Washington, July 13: Corporate America's struggle to win back investors jaded by financial scandal got a jolt last week when Microsoft Corp said it would jettison stock options, once the golden egg of the internet age but now a tarnished symbol of fat-cat greed. Starting in September, Microsoft will abandon the practice of awarding stock options to executives and workers, giving them the chance to earn actual shares instead, the company said July 8.

Microsoft added that it would account for stock-based compensation as an expense on its balance sheet for fiscal 2004, which began July 1. The company took the decision after employees expressed "angst" about the options plan, chief executive Steve Ballmer told reporters.

Stock options give bearers the right to buy shares at a fixed price over a specified period, essentially gambling that the price will have risen by the time they convert the options into actual shares, which they then keep or sell.

In recent years, however, Microsoft shares have fallen.
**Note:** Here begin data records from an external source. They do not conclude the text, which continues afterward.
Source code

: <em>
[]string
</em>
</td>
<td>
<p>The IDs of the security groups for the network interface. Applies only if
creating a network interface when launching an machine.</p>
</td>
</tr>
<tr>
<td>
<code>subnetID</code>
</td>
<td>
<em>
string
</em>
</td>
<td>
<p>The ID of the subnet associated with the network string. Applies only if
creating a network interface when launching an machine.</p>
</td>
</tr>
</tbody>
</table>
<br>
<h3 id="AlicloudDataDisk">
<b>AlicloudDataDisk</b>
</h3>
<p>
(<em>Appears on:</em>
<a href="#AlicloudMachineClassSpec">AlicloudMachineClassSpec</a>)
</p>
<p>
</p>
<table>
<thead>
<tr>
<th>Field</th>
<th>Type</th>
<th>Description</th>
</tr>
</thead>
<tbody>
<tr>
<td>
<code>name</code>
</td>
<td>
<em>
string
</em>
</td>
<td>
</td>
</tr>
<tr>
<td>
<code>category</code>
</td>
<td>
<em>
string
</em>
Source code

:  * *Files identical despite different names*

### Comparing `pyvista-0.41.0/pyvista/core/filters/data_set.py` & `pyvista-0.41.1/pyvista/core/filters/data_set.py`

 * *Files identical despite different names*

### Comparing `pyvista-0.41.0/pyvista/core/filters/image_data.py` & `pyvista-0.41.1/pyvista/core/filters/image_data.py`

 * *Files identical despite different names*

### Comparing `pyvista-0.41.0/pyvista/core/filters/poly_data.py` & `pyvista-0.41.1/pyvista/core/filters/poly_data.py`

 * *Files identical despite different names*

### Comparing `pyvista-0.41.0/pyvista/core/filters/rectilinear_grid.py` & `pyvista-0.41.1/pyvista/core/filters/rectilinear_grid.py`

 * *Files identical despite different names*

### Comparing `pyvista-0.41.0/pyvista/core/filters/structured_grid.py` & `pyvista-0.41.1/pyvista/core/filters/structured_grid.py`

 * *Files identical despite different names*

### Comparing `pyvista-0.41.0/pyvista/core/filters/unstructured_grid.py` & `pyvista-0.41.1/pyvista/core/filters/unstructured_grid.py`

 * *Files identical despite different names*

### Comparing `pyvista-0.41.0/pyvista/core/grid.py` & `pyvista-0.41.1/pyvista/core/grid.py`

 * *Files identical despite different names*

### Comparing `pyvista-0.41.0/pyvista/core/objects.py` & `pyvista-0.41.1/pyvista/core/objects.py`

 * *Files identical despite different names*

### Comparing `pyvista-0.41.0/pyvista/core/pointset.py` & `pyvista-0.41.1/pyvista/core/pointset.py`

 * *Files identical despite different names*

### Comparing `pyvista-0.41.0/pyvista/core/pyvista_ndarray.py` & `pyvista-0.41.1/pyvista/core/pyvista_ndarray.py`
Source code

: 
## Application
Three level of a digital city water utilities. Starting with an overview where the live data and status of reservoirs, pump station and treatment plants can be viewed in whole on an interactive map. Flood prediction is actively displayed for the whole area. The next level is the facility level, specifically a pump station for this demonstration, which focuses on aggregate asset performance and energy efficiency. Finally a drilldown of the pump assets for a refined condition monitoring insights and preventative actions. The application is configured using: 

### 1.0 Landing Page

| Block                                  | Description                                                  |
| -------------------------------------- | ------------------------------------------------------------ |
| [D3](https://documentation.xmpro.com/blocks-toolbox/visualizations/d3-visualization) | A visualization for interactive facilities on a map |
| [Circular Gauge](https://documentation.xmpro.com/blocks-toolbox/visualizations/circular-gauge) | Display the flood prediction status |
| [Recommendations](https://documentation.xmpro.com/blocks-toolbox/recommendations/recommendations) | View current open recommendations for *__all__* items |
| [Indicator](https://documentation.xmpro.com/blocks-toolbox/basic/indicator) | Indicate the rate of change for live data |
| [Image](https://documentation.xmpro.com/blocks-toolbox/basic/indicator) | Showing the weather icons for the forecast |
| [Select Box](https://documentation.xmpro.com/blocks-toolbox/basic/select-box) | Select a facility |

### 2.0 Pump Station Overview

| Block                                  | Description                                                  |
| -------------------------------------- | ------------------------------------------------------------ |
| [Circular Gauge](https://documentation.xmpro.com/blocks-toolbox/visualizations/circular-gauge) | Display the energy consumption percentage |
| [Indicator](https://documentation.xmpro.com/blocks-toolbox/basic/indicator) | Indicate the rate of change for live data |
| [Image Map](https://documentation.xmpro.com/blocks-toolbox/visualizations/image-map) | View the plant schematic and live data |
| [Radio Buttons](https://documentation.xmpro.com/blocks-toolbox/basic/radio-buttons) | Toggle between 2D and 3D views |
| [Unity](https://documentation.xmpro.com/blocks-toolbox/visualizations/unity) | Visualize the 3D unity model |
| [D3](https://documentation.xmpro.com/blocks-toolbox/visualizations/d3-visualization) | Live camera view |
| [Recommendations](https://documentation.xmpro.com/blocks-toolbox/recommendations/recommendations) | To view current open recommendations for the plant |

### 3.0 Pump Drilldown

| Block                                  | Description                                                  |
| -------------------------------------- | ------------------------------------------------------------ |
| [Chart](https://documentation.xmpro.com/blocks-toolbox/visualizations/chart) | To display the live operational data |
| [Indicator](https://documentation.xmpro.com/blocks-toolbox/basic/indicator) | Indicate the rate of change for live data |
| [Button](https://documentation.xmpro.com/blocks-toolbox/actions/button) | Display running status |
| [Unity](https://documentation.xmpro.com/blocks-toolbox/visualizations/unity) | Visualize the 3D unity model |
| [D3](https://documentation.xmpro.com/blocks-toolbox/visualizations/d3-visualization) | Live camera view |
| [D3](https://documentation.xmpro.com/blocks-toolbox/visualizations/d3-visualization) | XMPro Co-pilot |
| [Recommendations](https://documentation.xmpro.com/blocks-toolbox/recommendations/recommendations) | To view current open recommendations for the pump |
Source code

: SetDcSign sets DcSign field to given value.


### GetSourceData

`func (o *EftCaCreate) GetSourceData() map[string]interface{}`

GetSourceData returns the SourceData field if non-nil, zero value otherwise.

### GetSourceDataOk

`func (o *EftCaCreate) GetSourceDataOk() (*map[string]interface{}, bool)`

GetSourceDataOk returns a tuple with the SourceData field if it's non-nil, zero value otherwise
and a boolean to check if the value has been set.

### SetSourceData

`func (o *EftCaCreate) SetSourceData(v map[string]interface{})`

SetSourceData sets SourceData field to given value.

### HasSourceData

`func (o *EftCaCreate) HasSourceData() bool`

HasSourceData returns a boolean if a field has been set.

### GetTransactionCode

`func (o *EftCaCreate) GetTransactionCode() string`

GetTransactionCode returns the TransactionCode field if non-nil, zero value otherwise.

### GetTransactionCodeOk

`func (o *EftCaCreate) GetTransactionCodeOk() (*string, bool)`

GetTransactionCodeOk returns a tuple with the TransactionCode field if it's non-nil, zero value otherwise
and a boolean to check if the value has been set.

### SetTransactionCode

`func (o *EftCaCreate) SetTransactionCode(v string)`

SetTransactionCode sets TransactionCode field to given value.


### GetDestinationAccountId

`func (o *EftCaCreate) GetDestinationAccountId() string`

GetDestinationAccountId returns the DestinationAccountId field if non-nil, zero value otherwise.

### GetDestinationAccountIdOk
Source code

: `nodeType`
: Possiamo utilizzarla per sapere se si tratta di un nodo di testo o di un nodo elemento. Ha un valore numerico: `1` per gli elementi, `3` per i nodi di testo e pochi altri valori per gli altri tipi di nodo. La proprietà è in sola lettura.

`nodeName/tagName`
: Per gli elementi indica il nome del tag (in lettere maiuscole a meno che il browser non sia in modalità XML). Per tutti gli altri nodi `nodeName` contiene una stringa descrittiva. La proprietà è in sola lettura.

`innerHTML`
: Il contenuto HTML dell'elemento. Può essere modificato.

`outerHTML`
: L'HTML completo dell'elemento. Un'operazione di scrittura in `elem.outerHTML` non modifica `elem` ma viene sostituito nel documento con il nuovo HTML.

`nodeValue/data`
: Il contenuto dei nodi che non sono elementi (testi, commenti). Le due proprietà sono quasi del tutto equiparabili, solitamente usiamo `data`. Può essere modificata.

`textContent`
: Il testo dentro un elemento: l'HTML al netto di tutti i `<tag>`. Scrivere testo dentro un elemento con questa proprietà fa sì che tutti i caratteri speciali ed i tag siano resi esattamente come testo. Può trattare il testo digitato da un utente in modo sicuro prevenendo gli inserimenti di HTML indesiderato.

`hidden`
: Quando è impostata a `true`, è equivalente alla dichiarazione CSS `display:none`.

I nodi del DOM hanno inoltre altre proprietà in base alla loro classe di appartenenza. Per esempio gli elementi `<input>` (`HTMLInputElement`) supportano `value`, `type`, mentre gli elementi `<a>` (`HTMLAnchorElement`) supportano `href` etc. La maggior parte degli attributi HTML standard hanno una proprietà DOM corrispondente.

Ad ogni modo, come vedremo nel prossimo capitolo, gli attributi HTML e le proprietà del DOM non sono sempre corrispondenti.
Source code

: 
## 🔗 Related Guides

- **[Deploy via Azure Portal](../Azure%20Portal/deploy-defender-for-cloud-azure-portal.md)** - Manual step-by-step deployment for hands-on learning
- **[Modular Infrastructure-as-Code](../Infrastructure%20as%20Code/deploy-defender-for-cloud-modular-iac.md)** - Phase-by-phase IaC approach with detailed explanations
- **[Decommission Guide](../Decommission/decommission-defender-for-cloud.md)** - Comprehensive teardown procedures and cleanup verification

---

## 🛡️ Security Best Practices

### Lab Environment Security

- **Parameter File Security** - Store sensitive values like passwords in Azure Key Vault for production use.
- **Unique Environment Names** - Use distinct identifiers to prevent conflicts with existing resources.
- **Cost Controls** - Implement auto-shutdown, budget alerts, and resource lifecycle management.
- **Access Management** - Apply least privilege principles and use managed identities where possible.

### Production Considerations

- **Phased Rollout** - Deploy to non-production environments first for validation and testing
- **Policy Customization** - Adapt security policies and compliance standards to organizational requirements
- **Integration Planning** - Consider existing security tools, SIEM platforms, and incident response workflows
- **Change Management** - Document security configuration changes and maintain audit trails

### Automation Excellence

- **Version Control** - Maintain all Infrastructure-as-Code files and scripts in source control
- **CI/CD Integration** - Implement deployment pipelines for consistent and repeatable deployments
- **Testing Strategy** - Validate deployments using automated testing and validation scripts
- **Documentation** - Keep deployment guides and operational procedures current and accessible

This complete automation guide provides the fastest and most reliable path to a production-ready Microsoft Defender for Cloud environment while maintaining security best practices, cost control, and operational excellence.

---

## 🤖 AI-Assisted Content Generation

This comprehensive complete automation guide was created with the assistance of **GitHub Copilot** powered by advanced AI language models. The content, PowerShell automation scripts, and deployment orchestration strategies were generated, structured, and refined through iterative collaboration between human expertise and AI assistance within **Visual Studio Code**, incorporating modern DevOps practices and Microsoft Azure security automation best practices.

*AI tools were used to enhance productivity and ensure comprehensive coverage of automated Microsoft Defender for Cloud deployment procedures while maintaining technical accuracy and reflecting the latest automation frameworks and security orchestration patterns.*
The announcement also came amid pressure from investors and regulators alarmed by a plague of US corporate scandals involving management chicanery and revelations that bosses had enriched themselves even as they laid off workers and misled shareholders savaged by the markets. "All firms are now looked at with suspicion, so what might be considered the smarter ones are trying to get out ahead of that," said Randall Dodd, director of the Washington-based research group financial policy forum.